この今回の堤防決壊によって引き起された惨事を目の前にして、そして、その惨事によって失われた国民の生命と財産を目の当たりにしてもなお、この事業費削減は「合理的」だったのだと我々は言えるのでしょうか───?
歴史に「たられば」は無い、と言いますが、これからの政治の差配を考えるには、政策を考える者は皆、その「たられば」に思いを馳せ、反省すべきを反省し、これからの政策のあり方を考えるべきであると思います。
・・・
いずれにせよ、こうした事業費削減の考え方は、広く言うならば「緊縮財政」そのものです。
したがって今回の災害の教訓は、「過激な緊縮財政は、災いをもたらす」という一点です。
思い起こせば、この水害のみならず、ギリシャの財政破綻も緊縮財政がもたらしたものであり、失われた20年におけるわが国のデフレ不況もまた緊縮財政がもたらしたものです。

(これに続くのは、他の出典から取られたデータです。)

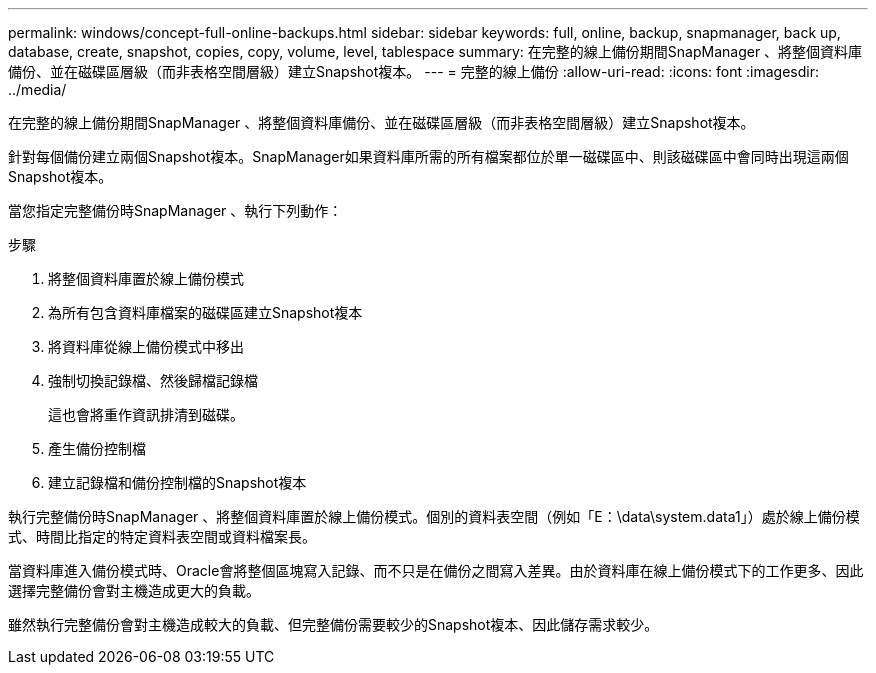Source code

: ---
permalink: windows/concept-full-online-backups.html 
sidebar: sidebar 
keywords: full, online, backup, snapmanager, back up, database, create, snapshot, copies, copy, volume, level, tablespace 
summary: 在完整的線上備份期間SnapManager 、將整個資料庫備份、並在磁碟區層級（而非表格空間層級）建立Snapshot複本。 
---
= 完整的線上備份
:allow-uri-read: 
:icons: font
:imagesdir: ../media/


[role="lead"]
在完整的線上備份期間SnapManager 、將整個資料庫備份、並在磁碟區層級（而非表格空間層級）建立Snapshot複本。

針對每個備份建立兩個Snapshot複本。SnapManager如果資料庫所需的所有檔案都位於單一磁碟區中、則該磁碟區中會同時出現這兩個Snapshot複本。

當您指定完整備份時SnapManager 、執行下列動作：

.步驟
. 將整個資料庫置於線上備份模式
. 為所有包含資料庫檔案的磁碟區建立Snapshot複本
. 將資料庫從線上備份模式中移出
. 強制切換記錄檔、然後歸檔記錄檔
+
這也會將重作資訊排清到磁碟。

. 產生備份控制檔
. 建立記錄檔和備份控制檔的Snapshot複本


執行完整備份時SnapManager 、將整個資料庫置於線上備份模式。個別的資料表空間（例如「E：\data\system.data1」）處於線上備份模式、時間比指定的特定資料表空間或資料檔案長。

當資料庫進入備份模式時、Oracle會將整個區塊寫入記錄、而不只是在備份之間寫入差異。由於資料庫在線上備份模式下的工作更多、因此選擇完整備份會對主機造成更大的負載。

雖然執行完整備份會對主機造成較大的負載、但完整備份需要較少的Snapshot複本、因此儲存需求較少。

そして、地方行政に目を転ずるならば、「大阪経済の凋落」もまた、緊縮財政がもたらしたです。
まず、大阪では、橋下維新が政治の実権を握ってから、過激な緊縮路線が推し進められました。
http://trans.kuciv.kyoto-u.ac.jp/tba/wp-content/uploads/2015/09/osakajitsujo/%E3%82%B9%E3%83%A9%E3%82%A4%E3%83%893.JPG
そして、その緊縮路線は、下記データに示されている通り、景気の低迷をもたらしているのです。
http://trans.kuciv.kyoto-u.ac.jp/tba/wp-content/uploads/2015/09/osakajitsujo/%E3%82%B9%E3%83%A9%E3%82%A4%E3%83%894.JPG
ただし、この「緊縮路線」は、今回の堤防決壊と同様に、大阪という街を、深刻な災害リスクに晒してしまっています。
日本の防災学の第一人者、河田恵昭・京都大学名誉教授は、言います。
「防災・減災は選挙の票につながらないと素人政治家は判断し、今回の大阪都構想における大阪市の区割りや大阪府との役割分担において、防災・減災は全く考慮されていない。
しかし、南海トラフ巨大地震は今にも起きかねないほど危険である。・・・・市民の安全・安心を守るのは大阪市行政の最重要課題であるにもかかわらず、票につながらないから大阪都構想では全く触れられていない。
地震と津波で大阪市営地下鉄や水道が壊滅すれば、大阪市の繁栄どころか、津波や火災で多くの市民が犠牲となり、復旧・復興もままならず、これが致命傷となり大阪市はさらに没落する。民営化の前にもっと地下鉄と水道をはじめ、社会インフラの防災対策を進めなければならない。」
( https://satoshi-fujii.com/scholarviews/ にて 「河田」で検索ください)
緊縮路線は、ひとたび自然災害が生ずれば、極めて深刻な被害をもたらすのです。
私たちの住むこの世界は、決して一切の危険が存在しない安全な世界ではないのです。
その事実を念頭に置いたとき、何が
「合理的」
な財政方針、予算配分なのかは、自ずと定まってくるはずです。
思考を停止しながら維新だ改革だと叫ぶ緊縮路線ほど、危険なものはないのです。